И казалось, что потери от бомбардировки и пощипанная кавалерия – почти ничто для нее. Комариный укус.
– Господин… Пороха осталось еще на час такой стрельбы… Прикажете продолжать?
– Прикажите подвезти из обоза, там есть запас…
Запас был невелик, и оба – князь и начальник артиллерии – знали это. Час или два часа пальбы – велика ли разница?
Не исключено, что велика. Еще можно надеяться на то, что имперцы, не выдержав бомбардировки, подадутся назад, мешая строй, либо сам Глагр, уловив тонкую границу между отчаянной стойкостью и постыдной паникой, прикажет навалиться на врага в надежде на чудо.

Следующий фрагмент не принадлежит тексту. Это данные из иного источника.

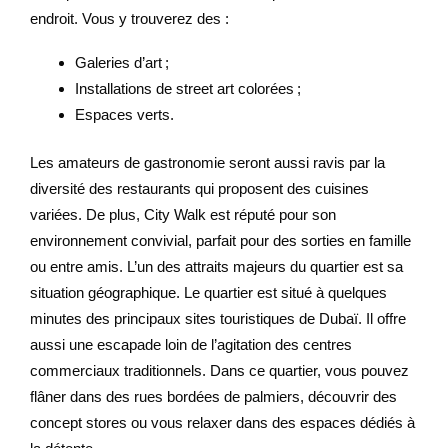
endroit. Vous y trouverez des :
Galeries d’art ;
Installations de street art colorées ;
Espaces verts.
Les amateurs de gastronomie seront aussi ravis par la
diversité des restaurants qui proposent des cuisines
variées. De plus, City Walk est réputé pour son
environnement convivial, parfait pour des sorties en famille
ou entre amis. L’un des attraits majeurs du quartier est sa
situation géographique. Le quartier est situé à quelques
minutes des principaux sites touristiques de Dubaï. Il offre
aussi une escapade loin de l’agitation des centres
commerciaux traditionnels. Dans ce quartier, vous pouvez
flâner dans des rues bordées de palmiers, découvrir des
concept stores ou vous relaxer dans des espaces dédiés à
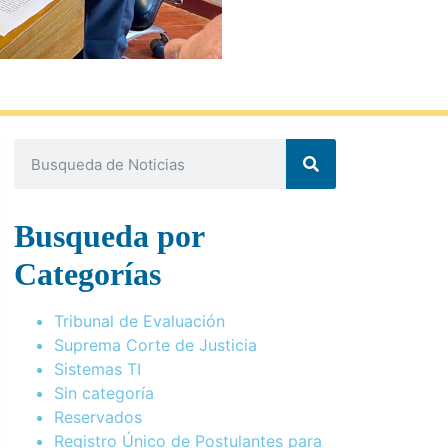
Busqueda por
Categorías
Tribunal de Evaluación
Suprema Corte de Justicia
Sistemas TI
Sin categoría
Reservados
Registro Único de Postulantes para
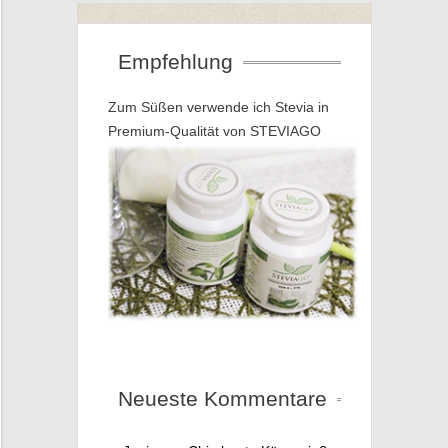
Empfehlung
Zum Süßen verwende ich Stevia in
Premium-Qualität von STEVIAGO
Neueste Kommentare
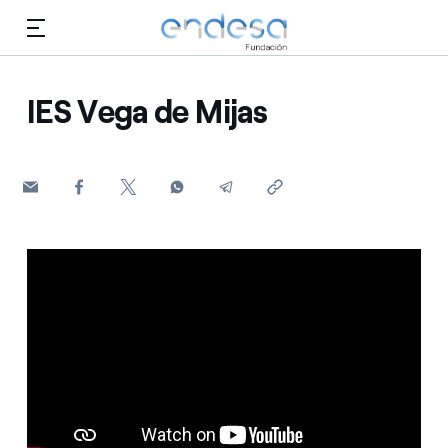
Saltar al contenido
IES Vega de Mijas
Conócenos
Educación
Selected item
Empleo
Biodiversidad
Cultura
Voluntariado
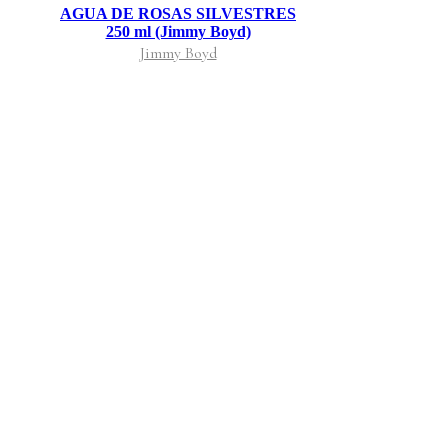
AGUA DE ROSAS SILVESTRES
250 ml (Jimmy Boyd)
Jimmy Boyd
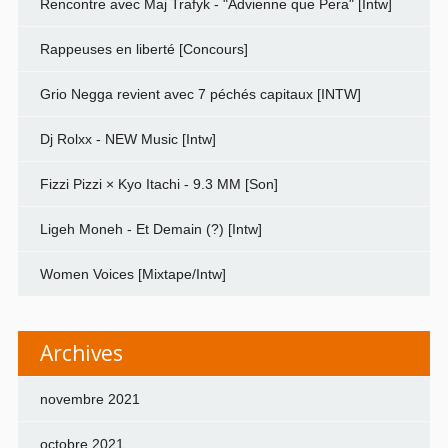
Rencontre avec Maj Trafyk - "Advienne que Pera" [Intw]
Rappeuses en liberté [Concours]
Grio Negga revient avec 7 péchés capitaux [INTW]
Dj Rolxx - NEW Music [Intw]
Fizzi Pizzi × Kyo Itachi - 9.3 MM [Son]
Ligeh Moneh - Et Demain (?) [Intw]
Women Voices [Mixtape/Intw]
Archives
novembre 2021
octobre 2021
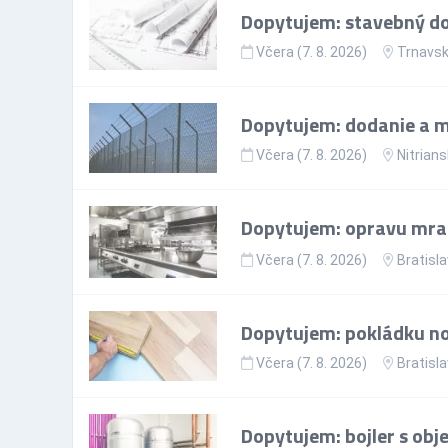
Dopytujem: stavebný doz
Včera (7. 8. 2026)
Trnavsk
Dopytujem: dodanie a mo
Včera (7. 8. 2026)
Nitrians
Dopytujem: opravu mr
Včera (7. 8. 2026)
Bratisla
Dopytujem: pokládku nov
Včera (7. 8. 2026)
Bratisla
Dopytujem: bojler s ob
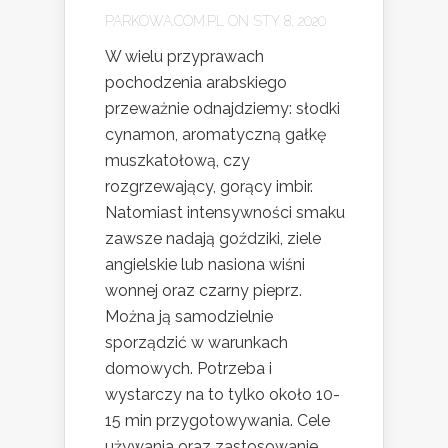
PARKOWA.COM.PL
ON STY 8, 2020
W wielu przyprawach
pochodzenia arabskiego
przeważnie odnajdziemy: słodki
cynamon, aromatyczną gałkę
muszkatołową, czy
rozgrzewający, gorący imbir.
Natomiast intensywności smaku
zawsze nadają goździki, ziele
angielskie lub nasiona wiśni
wonnej oraz czarny pieprz.
Można ją samodzielnie
sporządzić w warunkach
domowych. Potrzeba i
wystarczy na to tylko około 10-
15 min przygotowywania. Cele
używania oraz zastosowanie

Сколько сожженного пороха… Мелькнула мысль: после битвы на этой скудной почве буйно пойдет в рост зелень, и не только от пролитой крови, но и от осевших на грунт частичек порохового дыма – сульфид калия как-никак, удобрение…
Барини беззвучно выругался. В разрыв дымных облаков просунулось солнце, зависшее над Желтыми горами. Почва просохла, можно атаковать, но стоит выйти из дымовой завесы, как солнце ударит прямо в глаза. Глагр знал, где выбрать позицию. Надо ждать. В погожий день после полудня часто набегают облака – не сплошные, отдельные, легкомысленно-кудрявые, но лучше они, чем ничего. И тогда – вперед!